Vice Provost for Enrollment and Undergraduate Admissions Steve Farmer said he hopes Pathways to STEM Success will be particularly helpful in allowing the University to take an active role in improving students’ experiences with STEM early-on.
“We want all students to thrive at UNC, but in this case, we want C-STEP students really to thrive, to feel confident about their gifts, to feel confident about the progress that they’re making ...” Farmer said. “We also really hope it’s going to give people more confidence in general, so as people go out into the world, they leave feeling great that they accomplished at Carolina what they came here to accomplish.”
In addition to establishing mentorships between STEM faculty members and C-STEP students, Farmer said the new initiative will develop internship and research opportunities for participants.
“We’re going to create a community, really, here of STEM-oriented C-STEP students who have classmates around them who are making progress in their degrees and their lives, faculty members who are looking out for them and people in the program who are also focused particularly on STEM,” Farmer said.
Margaret Dardess, president of North Carolina GlaxoSmithKline Foundation, said the organization was “looking forward to helping students find opportunities that once may have only been a dream,” and that the C-STEP program is “a perfect fit” for the foundation.
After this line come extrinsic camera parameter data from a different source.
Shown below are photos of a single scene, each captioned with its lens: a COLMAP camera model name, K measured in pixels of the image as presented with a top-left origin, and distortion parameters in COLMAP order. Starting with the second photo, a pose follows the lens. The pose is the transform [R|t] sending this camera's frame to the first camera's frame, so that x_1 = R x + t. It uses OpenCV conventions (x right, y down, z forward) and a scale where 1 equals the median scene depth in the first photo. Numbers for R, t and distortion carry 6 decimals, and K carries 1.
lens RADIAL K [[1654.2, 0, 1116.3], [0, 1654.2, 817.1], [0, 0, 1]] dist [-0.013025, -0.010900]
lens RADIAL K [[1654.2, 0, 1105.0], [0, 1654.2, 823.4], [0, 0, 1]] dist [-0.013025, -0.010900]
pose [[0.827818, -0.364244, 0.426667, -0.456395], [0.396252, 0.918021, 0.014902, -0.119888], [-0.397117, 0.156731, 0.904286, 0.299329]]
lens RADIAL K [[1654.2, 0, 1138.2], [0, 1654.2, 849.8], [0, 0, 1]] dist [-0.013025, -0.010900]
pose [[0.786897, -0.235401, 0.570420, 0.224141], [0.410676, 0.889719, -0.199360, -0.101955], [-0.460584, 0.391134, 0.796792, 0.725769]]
“We’d like to reach more students; the more we can, the better,” Dardess said. “We need more scientists and mathematicians and people engaged in the STEM area, and the best way to do it is through education.”
The program currently serves 186 students, but at the announcement event, Folt said a large focus of the program going forward will be growth, particularly in the number of partnership community colleges. Folt, herself a community college transfer student, said the program hopes to serve 500 students over a five-year period.
Kolby Hunter, a senior and C-STEP student, said he especially valued the opportunities he got through the program. Hunter, who transferred from Alamance Community College, said he tries to go back often and encourage others to apply for the program. Hunter added that going back to local high schools gives him a chance to show the students a face that they can relate to.
Lydia Sisco, a junior in C-STEP, said that while the adjustment from her community college to UNC was challenging, particularly in terms of academic rigor, she felt the social transition was a bit easier.
“I had my friends through C-STEP here, but also once I joined my dance team — people here are very open and welcoming, so I honestly didn’t really feel rejected being a transfer,” Sisco said.
Both Hunter and Sisco emphasized the bond between members of the larger community of C-STEP students at UNC.
“I think part of what has made C-STEP work is that C-STEP students believe in one another and they form a support group ...” Farmer said. “We’re really committed to maintaining the small program feel of C-STEP even as it grows.”